PROBLEM REQUIREMENTS :: Every entry that follows should be output again, word for word.

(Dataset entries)
•••
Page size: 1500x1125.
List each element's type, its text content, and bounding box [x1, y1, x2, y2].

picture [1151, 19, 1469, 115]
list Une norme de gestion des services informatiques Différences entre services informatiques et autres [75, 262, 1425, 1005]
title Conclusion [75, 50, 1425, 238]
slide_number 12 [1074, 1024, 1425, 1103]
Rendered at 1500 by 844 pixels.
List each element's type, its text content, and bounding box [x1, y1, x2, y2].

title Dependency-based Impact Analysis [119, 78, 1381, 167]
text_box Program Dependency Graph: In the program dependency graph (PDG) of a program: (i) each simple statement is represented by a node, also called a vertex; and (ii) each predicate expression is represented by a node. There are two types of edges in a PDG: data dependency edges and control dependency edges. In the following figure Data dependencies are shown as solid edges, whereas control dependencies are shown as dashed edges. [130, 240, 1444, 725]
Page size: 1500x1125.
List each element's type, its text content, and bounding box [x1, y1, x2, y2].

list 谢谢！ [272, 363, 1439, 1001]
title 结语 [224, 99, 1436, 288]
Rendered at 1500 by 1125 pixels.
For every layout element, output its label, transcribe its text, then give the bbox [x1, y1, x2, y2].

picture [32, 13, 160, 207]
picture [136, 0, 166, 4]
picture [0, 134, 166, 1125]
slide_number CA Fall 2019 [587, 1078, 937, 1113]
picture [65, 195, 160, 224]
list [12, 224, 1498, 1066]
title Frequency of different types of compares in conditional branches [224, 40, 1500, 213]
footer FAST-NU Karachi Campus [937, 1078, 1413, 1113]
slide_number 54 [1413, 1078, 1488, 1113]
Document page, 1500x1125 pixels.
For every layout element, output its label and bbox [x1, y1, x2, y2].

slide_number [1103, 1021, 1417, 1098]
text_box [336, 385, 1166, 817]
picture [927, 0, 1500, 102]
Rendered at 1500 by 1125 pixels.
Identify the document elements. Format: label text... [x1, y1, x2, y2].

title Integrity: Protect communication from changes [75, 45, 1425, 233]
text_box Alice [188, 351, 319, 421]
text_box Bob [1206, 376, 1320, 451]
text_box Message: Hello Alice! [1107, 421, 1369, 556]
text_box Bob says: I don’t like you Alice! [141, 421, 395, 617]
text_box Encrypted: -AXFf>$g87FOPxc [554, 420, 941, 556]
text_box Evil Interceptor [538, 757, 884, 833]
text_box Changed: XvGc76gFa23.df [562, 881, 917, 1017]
•••
TASK RESPONSE ::
Page size: 1500x1125.
List each element's type, its text content, and bounding box [x1, y1, x2, y2].

picture [1151, 19, 1469, 115]
list Une norme de gestion des services informatiques Différences entre services informatiques et autres [75, 262, 1425, 1005]
title Conclusion [75, 50, 1425, 238]
slide_number 12 [1074, 1024, 1425, 1103]
Rendered at 1500 by 844 pixels.
List each element's type, its text content, and bounding box [x1, y1, x2, y2].

title Dependency-based Impact Analysis [119, 78, 1381, 167]
text_box Program Dependency Graph: In the program dependency graph (PDG) of a program: (i) each simple statement is represented by a node, also called a vertex; and (ii) each predicate expression is represented by a node. There are two types of edges in a PDG: data dependency edges and control dependency edges. In the following figure Data dependencies are shown as solid edges, whereas control dependencies are shown as dashed edges. [130, 240, 1444, 725]
Page size: 1500x1125.
List each element's type, its text content, and bounding box [x1, y1, x2, y2].

list 谢谢！ [272, 363, 1439, 1001]
title 结语 [224, 99, 1436, 288]
Rendered at 1500 by 1125 pixels.
For every layout element, output its label, transcribe its text, then give the bbox [x1, y1, x2, y2].

picture [32, 13, 160, 207]
picture [136, 0, 166, 4]
picture [0, 134, 166, 1125]
slide_number CA Fall 2019 [587, 1078, 937, 1113]
picture [65, 195, 160, 224]
list [12, 224, 1498, 1066]
title Frequency of different types of compares in conditional branches [224, 40, 1500, 213]
footer FAST-NU Karachi Campus [937, 1078, 1413, 1113]
slide_number 54 [1413, 1078, 1488, 1113]
Document page, 1500x1125 pixels.
For every layout element, output its label and bbox [x1, y1, x2, y2].

slide_number [1103, 1021, 1417, 1098]
text_box [336, 385, 1166, 817]
picture [927, 0, 1500, 102]
Rendered at 1500 by 1125 pixels.
Identify the document elements. Format: label text... [x1, y1, x2, y2].

title Integrity: Protect communication from changes [75, 45, 1425, 233]
text_box Alice [188, 351, 319, 421]
text_box Bob [1206, 376, 1320, 451]
text_box Message: Hello Alice! [1107, 421, 1369, 556]
text_box Bob says: I don’t like you Alice! [141, 421, 395, 617]
text_box Encrypted: -AXFf>$g87FOPxc [554, 420, 941, 556]
text_box Evil Interceptor [538, 757, 884, 833]
text_box Changed: XvGc76gFa23.df [562, 881, 917, 1017]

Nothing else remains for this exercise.